━━ TEXTAUSZUG ━━

Immer mehr alte Menschen werden in Senioren- oder Pflegeheimen untergebracht. Die Pflege Älterer wird somit zunehmend aus dem Familienleben „outgesourct“. Ist die Entscheidung, seine Eltern nicht selbst pflegen zu wollen eine Frage von Egoismus oder eine ökonomische Notwendigkeit? Oder entscheiden sich die Senioren gar selbst für diesen Weg?


Noch im 20. Jahrhundert waren die klassische Großfamilie mit Eltern, Kindern und Großeltern oder sogenannte Mehrgenerationen-Häuser, in denen sich jeder um jeden kümmerte, weiter verbreitet als heute. Aber auch in vorigen Jahrhunderten war die Großfamilie nicht sehr häufig zu finden, es war durchaus üblich, dass Paare eine eigene Wohngemeinschaft gründeten. Mit der Industrialisierung im 19. und 20. Jahrhundert wanderten immer mehr Menschen in die Städte aus, um Arbeit zu finden, die Wohnungen waren viel kleiner als auf dem Land und für große Familien nicht mehr geeignet. Das von Kirche und Politik propagierte Idealbild einer Familie bestand aus nicht mehr als drei Kindern, auch neue Verhütungsmethoden und die Emanzipation der Frau trugen dazu bei, dass die Familien durchschnittlich kleiner wurden. Heute gibt es in Industrienationen nur noch sehr wenige Familien mit mehr als drei Kindern, denn Großfamilien werden häufig kritisch beäugt oder als „asozial“ abgestempelt.

━━━

- ZIEL:
Greif bitte den Text über die Pflege älterer Menschen wieder auf und führe ihn nach seinem letzten Satz weiter.

━━ AUFGELISTETE DATENSÄTZE ━━

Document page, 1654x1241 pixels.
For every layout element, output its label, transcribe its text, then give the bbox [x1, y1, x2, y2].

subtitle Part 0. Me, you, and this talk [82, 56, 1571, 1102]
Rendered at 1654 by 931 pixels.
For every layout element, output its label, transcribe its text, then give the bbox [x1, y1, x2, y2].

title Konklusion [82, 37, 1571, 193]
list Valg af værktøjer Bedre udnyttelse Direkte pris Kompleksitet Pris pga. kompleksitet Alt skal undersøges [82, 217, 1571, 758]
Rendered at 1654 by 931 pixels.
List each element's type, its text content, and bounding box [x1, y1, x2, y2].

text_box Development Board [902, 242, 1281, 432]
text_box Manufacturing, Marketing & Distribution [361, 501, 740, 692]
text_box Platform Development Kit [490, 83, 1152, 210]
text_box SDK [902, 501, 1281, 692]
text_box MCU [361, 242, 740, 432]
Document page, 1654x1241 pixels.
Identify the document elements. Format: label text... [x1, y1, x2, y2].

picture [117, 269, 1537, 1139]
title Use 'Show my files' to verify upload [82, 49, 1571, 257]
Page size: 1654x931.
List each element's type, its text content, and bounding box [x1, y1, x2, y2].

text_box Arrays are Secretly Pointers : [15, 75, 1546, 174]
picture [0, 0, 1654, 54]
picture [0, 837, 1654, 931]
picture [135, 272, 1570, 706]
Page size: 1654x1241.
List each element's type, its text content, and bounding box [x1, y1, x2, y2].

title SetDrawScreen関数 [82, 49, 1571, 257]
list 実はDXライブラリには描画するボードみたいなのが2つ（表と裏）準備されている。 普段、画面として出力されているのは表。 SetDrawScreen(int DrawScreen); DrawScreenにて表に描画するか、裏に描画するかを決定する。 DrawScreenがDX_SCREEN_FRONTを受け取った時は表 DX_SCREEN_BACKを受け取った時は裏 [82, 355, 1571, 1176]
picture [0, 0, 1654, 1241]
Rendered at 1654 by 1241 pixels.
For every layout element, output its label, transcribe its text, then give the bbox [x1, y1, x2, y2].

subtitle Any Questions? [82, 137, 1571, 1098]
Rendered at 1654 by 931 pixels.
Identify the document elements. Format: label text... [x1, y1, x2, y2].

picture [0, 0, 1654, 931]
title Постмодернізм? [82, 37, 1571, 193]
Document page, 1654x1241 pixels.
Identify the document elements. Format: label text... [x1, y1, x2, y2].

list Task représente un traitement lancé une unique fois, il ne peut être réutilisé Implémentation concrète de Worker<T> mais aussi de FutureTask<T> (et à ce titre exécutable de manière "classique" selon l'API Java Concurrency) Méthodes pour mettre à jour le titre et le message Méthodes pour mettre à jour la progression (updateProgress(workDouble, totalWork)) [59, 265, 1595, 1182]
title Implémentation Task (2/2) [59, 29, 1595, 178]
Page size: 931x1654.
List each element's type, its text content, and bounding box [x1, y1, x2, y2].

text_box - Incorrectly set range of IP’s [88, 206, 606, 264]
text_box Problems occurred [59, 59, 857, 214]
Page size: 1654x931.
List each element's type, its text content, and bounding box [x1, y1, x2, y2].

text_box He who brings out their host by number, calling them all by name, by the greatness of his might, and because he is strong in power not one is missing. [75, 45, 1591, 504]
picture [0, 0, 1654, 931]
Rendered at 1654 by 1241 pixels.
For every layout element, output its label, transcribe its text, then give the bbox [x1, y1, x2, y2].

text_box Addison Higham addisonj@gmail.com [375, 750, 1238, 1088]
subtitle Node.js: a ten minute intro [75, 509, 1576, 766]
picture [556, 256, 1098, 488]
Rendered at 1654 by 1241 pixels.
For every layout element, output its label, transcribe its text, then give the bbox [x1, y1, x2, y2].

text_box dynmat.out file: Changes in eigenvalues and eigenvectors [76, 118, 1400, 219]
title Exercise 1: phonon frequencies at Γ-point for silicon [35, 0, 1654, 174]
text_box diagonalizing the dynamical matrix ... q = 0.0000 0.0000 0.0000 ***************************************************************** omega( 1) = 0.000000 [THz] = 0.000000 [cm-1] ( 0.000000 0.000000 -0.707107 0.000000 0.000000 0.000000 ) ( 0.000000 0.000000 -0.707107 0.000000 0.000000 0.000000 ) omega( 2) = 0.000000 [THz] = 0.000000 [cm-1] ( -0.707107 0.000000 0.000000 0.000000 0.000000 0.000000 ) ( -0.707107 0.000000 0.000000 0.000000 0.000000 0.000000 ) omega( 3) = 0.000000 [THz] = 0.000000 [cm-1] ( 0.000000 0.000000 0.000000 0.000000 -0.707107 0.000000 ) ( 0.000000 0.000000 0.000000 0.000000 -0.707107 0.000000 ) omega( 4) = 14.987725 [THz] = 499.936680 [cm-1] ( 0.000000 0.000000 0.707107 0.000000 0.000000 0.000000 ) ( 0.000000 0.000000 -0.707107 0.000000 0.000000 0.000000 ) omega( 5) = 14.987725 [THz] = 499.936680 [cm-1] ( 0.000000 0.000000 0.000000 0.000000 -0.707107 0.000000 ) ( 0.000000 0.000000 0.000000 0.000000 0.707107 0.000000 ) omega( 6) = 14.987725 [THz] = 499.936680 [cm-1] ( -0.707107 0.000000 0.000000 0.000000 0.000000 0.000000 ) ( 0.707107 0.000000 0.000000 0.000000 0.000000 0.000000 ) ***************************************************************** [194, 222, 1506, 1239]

━━━

- ERGEBNIS:
In den 50er Jahren gab es noch relativ wenige Seniorenheime, doch nach dem Krieg und dem wirtschaftlichen Aufschwung wurden mehr Plätze gebraucht, als zur Verfügung standen, da sich nur wenige um alte und im Krieg verletzte Menschen kümmern wollten. Auch Pflegekräfte gab es kaum. Es wurden vornehmlich Frauen für die Pflege alter Menschen gesucht, da es der traditionellen Vorstellung dieser Zeit entsprach, dass Frauen sich aufgrund ihrer naturgegebenen weiblichen Eigenschaften besonders für die Pflege alter Menschen eignen würden. 1969 entstand das Berufsbild des „Altenpflegers“ und wurde durch eine Ausbildung sowie eine einheitliche Prüfungsordnung geregelt.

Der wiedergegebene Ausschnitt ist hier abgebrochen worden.